St. Ilya church is considered to be the first orthodox church to have been constructed in the Kievan Rus territory. First time it was mentioned was even before Kievan Rus adopted Christianity. For example, in the chronicle "The Tale of Bygone Years", written by St. Nestor, it is mentioned that the St. Ilya church was where members of the Greek delegation and Kiev ambassadors took part in a service after signing the agreement with the Byzantine Emperor Roman in 945.
The old tale states that the St. Ilya church was built by two Kiev princes, Askold and Dir. During their attack on Constantinople, aimed at conquering the city, there was a fight with some locals.

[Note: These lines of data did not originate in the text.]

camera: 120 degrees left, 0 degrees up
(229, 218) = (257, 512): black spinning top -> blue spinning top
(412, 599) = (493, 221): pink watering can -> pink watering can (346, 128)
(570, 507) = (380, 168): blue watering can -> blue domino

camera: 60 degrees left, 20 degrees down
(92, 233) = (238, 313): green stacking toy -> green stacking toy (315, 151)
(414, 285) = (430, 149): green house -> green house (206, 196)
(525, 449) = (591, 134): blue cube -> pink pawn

And suddenly something extraordinary happened: during a prayer a robe of Mother of God was dropped into the sea and caused a storm, which eventually drowned the enemy’s ships. The princes of Kiev were so amazed by this that once they returned, they ordered a church to honor St. Ilya to be constructed.

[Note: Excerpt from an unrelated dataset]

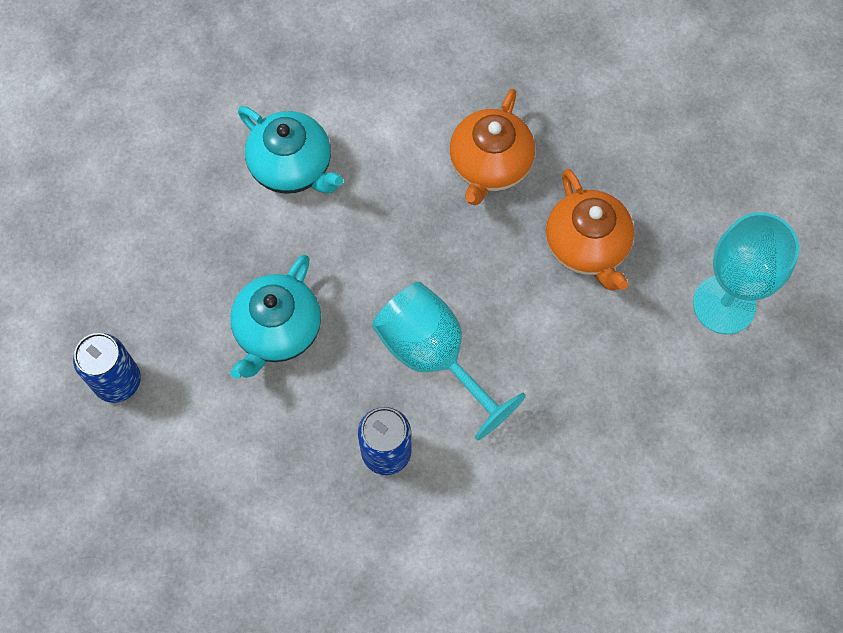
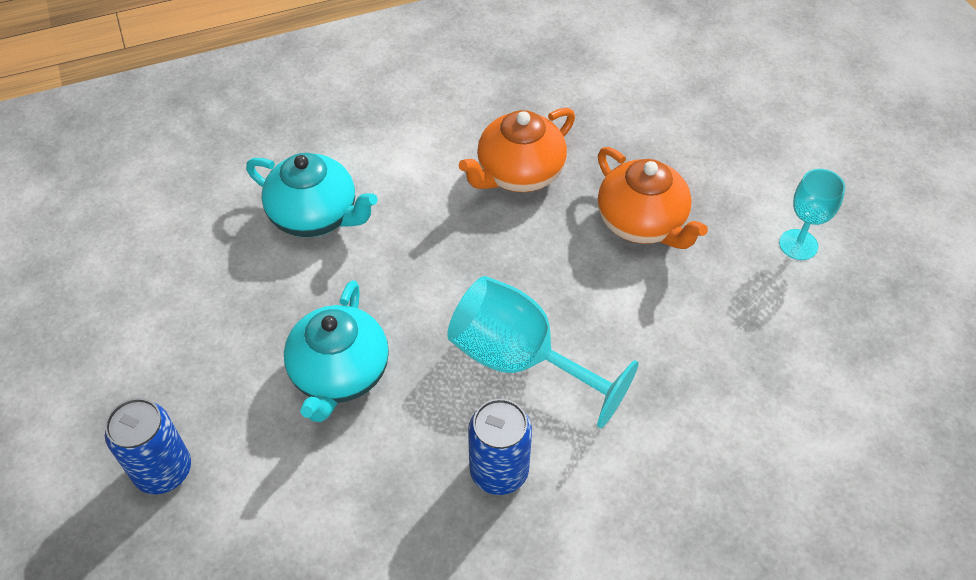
camera: 15 degrees left, 15 degrees down
(489, 165) = (519, 173): orange teapot -> orange teapot turned 45 degrees clockwise
(724, 304) = (798, 244): turquoise goblet -> turquoise goblet, size x0.58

In 1718 a fire happened at the St. Ilya church. 37 years later it was reconstructed, and a chapel of John the Baptists was added. However, in 1811 the church was once again burned down, but rebuilt shortly after. Since then this three-part brick church with a single dome has never changed its appearance.

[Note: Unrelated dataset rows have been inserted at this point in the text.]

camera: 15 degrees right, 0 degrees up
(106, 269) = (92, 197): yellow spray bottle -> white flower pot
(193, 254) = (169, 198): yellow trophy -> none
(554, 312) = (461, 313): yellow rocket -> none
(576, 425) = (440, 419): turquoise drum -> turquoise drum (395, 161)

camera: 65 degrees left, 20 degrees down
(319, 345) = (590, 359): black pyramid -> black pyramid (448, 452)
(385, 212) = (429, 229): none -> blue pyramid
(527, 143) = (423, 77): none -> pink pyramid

Historians differ in opinions regarding where the christening of Rus had taken place. Some say it happened near the St. Ilya church, since it’s located on a bank of Pochayna and Dnieper, and, according to the church cannons, a person should be taken to the church right after he was dipped into the water. There is also evidence that this church was where princess Olga prayed for the destiny of her family and Kievan Rus.
In the first half of the XVIII century there appeared a two-storied stone bell tower and a gate, built according to the style of Ukrainian baroque. The construction was led by the famous Ukrainian architect I. Grigorovich-Barsky. Besides the bell tower, there are also household buildings, a baptistery, where you one can get baptized by full immersion into the deep tubs, and a parochial school.
Nowadays the St. Ilya church is a monument for Ukrainian architecture that is administered by the Ukrainian Orthodox Church of the Moscow Patriarchate.
Addrees of the St. Ilya church: Pochayninskaya street, 2.